A ideia da atual gestão é fortalecer não só a Fundação Saúde do Estado como estabelecer parcerias com outras fundações capazes de administrar unidades estaduais de saúde, como as ligadas às universidades. Existe a possibilidade, por exemplo, de transformar a UPA da Tijuca na primeira UPA universitária do estado, sob administração da UniRio e da Uerj. Enquanto as medidas são estudadas, a SES centra seus esforços em fortalecer a estrutura da FS.

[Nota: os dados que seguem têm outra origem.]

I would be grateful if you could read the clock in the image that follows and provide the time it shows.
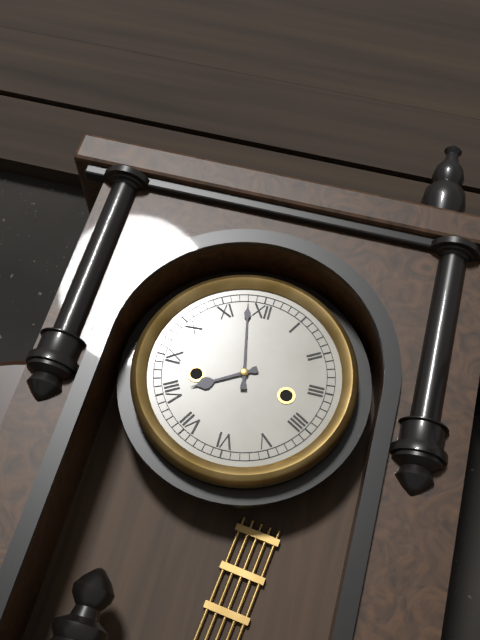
7:58
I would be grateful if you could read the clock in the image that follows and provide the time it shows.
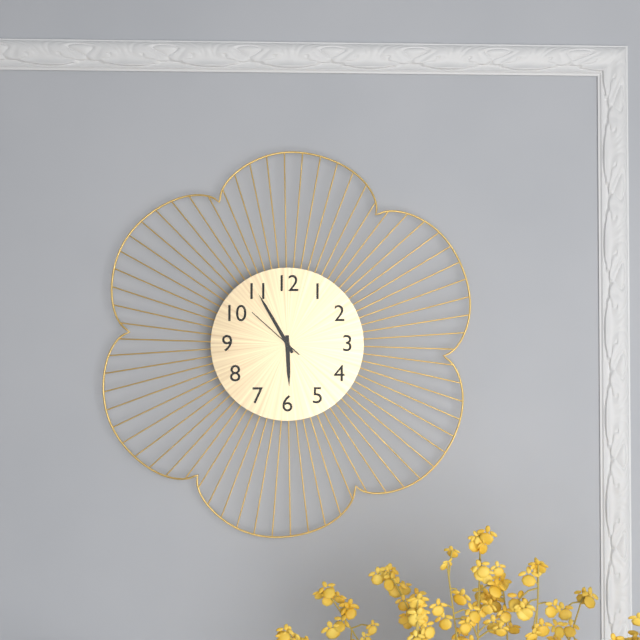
5:55:52
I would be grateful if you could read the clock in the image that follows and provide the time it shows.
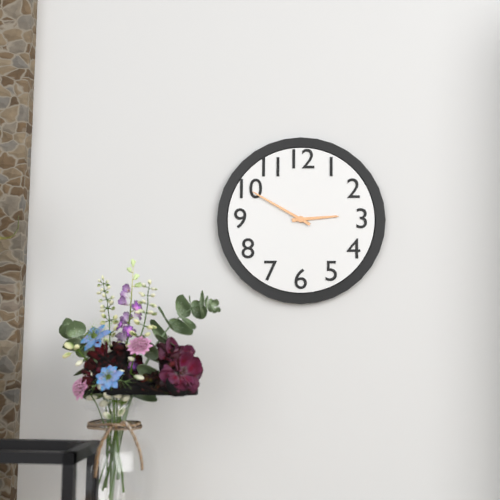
2:50
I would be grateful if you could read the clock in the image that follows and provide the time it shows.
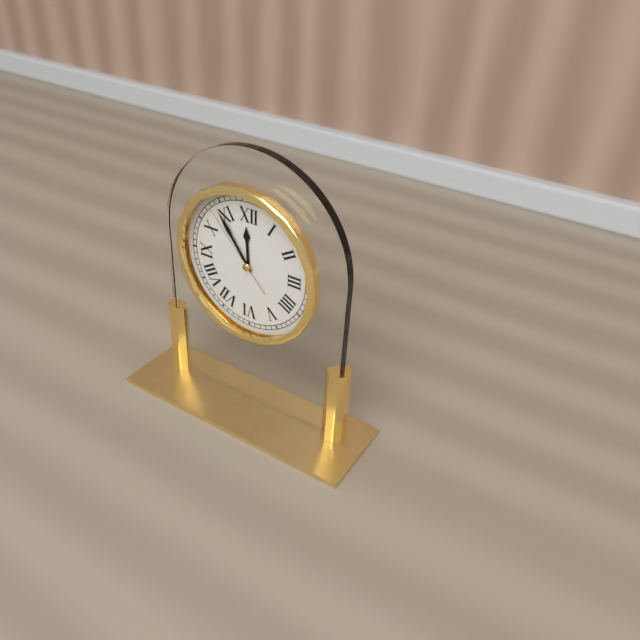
11:54:53
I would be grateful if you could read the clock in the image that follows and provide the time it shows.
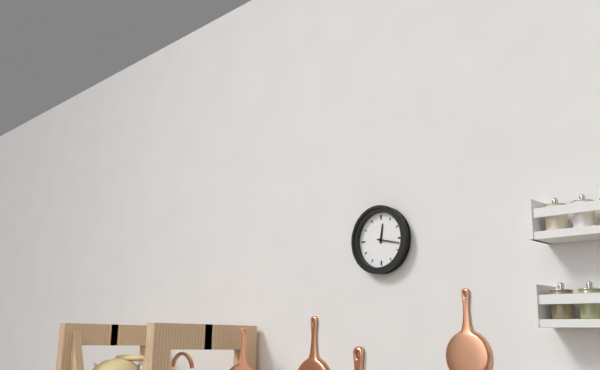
12:17
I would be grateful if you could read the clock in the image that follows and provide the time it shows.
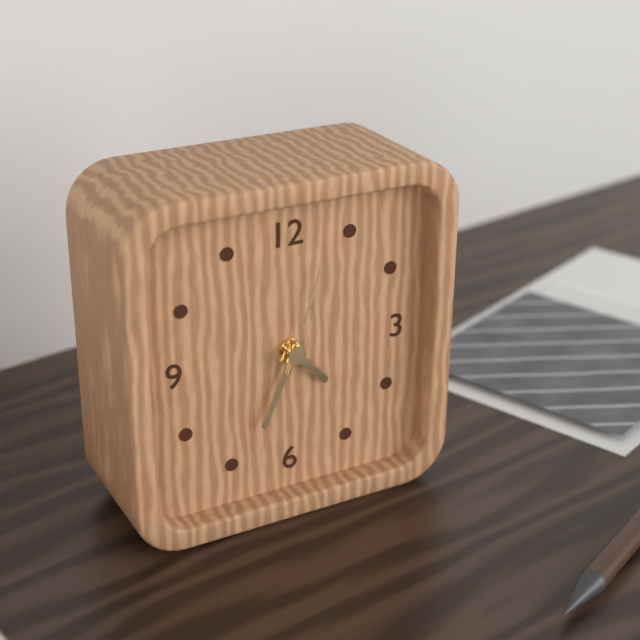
4:34:03
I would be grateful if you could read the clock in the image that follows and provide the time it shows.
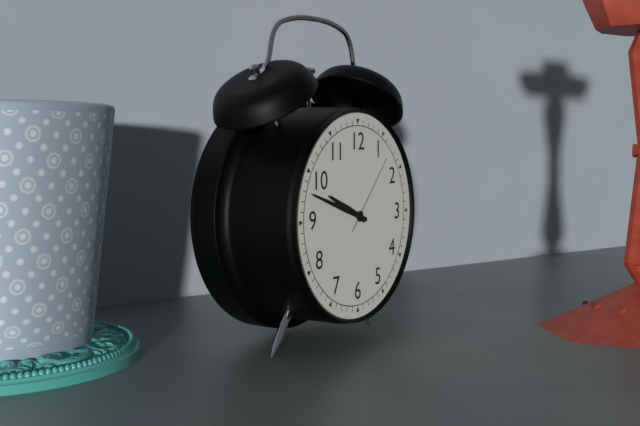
9:48:07
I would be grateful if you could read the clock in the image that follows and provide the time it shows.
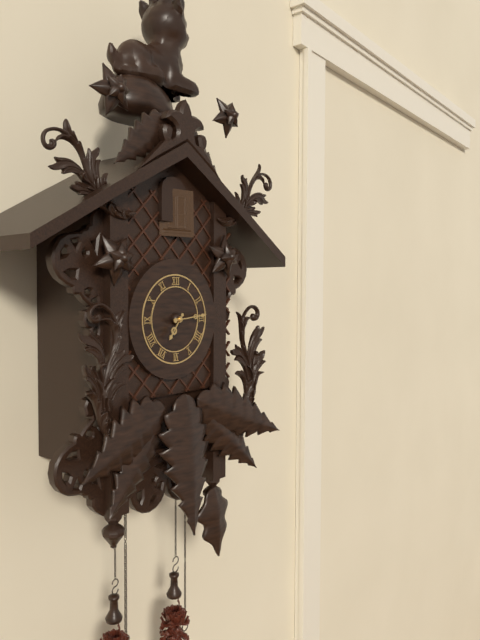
7:14
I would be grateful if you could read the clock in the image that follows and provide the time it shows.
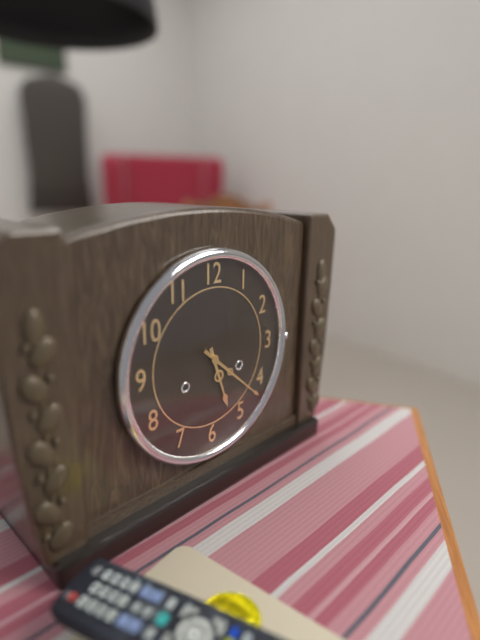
5:22
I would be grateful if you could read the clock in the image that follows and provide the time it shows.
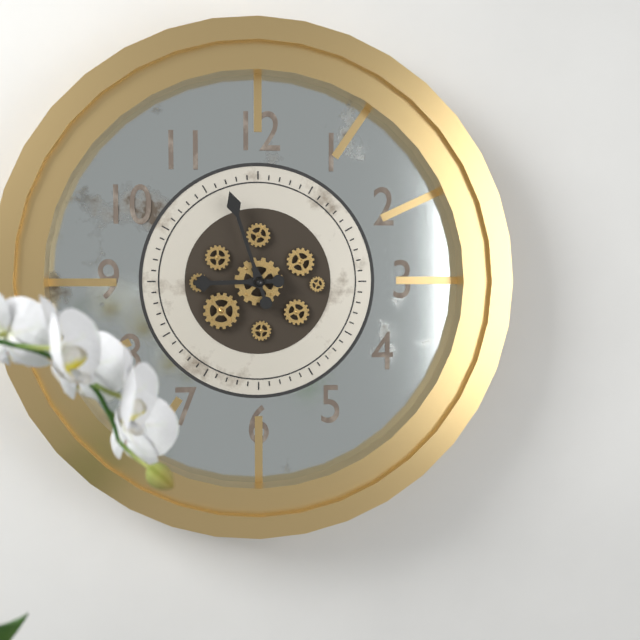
8:57
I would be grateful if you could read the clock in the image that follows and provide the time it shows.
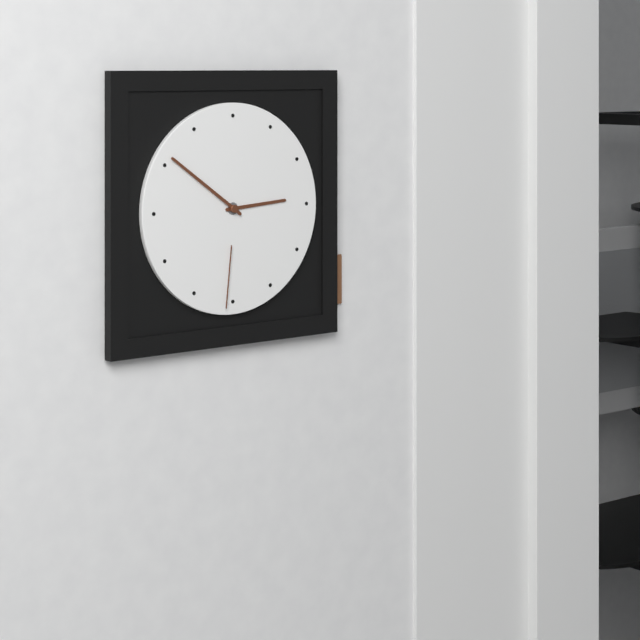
2:51:31
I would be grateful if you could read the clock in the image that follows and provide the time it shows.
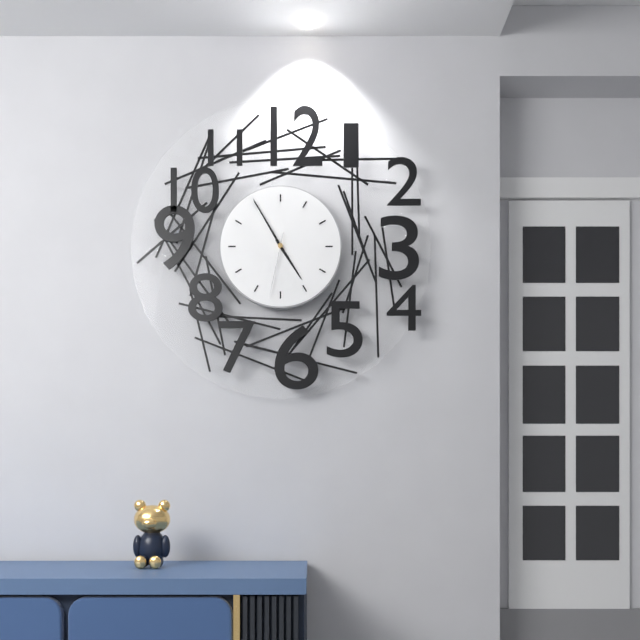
4:55:32
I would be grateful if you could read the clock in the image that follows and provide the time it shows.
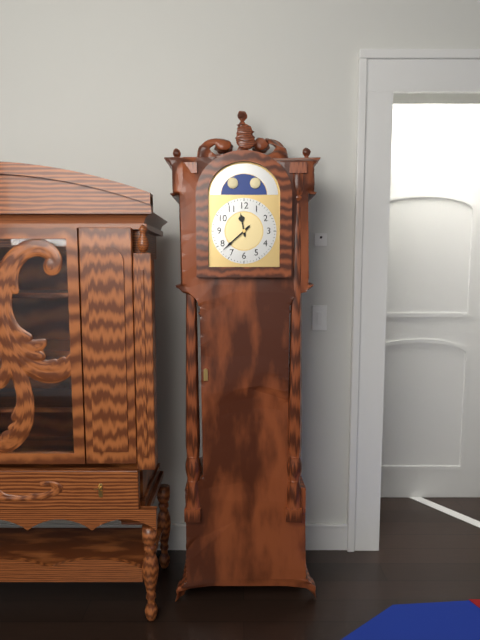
11:38
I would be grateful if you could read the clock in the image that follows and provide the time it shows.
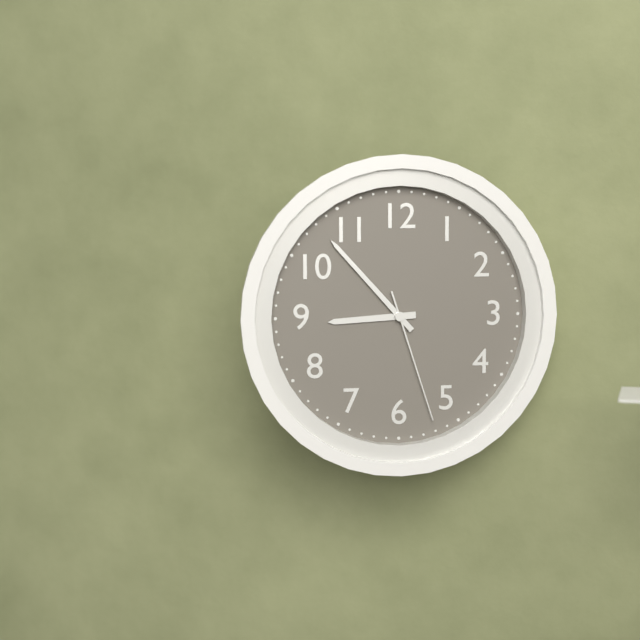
8:53:27
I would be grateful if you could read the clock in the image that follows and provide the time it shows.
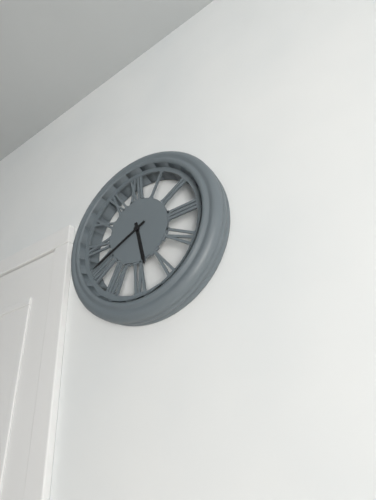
5:41
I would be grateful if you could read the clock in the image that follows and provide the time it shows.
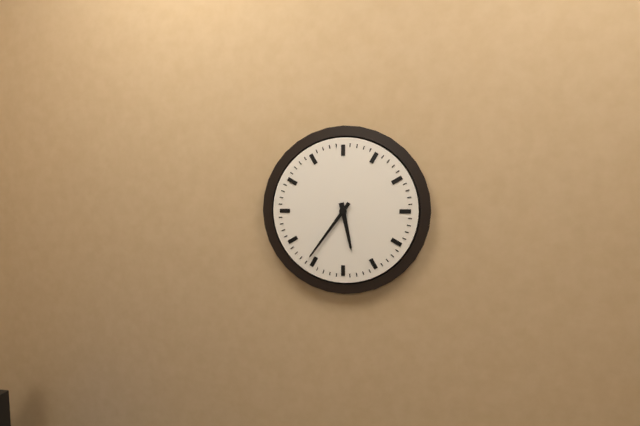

— Todos os conselhos que representam a área da Saúde serão convidados, já na próxima semana, a participar de uma primeira rodada de conversas com representantes da Secretaria e da Fundação Saúde, para que possamos idealizar um plano de cargos e salários para a Fundação. Isso será debatido com os conselhos representativos das classes, com o Conselho Estadual de Saúde e com o COSEMS-RJ (Conselho de Secretarias Municipais de Saúde do Estado do Rio de Janeiro) — explicou Bousquet.

Termo de referência pronto para seis UPAs

Enquanto o processo de transição ganha forma, o secretário explicou os planos para algumas unidades que seguem, por hora, sob gestão de OSs. É o caso da UPA Nova Iguaçu I, para a qual o contrato com a organização Lagos Rio foi renovado de forma emergencial. Bousquet afirmou que para essa unidade e outras cinco UPAs já existem termos de referência prontos para serem lançados nos próximos dias. Os futuros editais buscarão contratar novas organizações sociais capazes de gerenciar as unidades.

— Pela primeira vez, a Secretaria de Estado de Saúde faz contratos emergenciais com inclusão de cláusula resolutiva. A qualquer momento que o edital definitivo saia e nós tenhamos uma nova instituição gestora, podemos romper imediatamente o contrato – disse o secretário.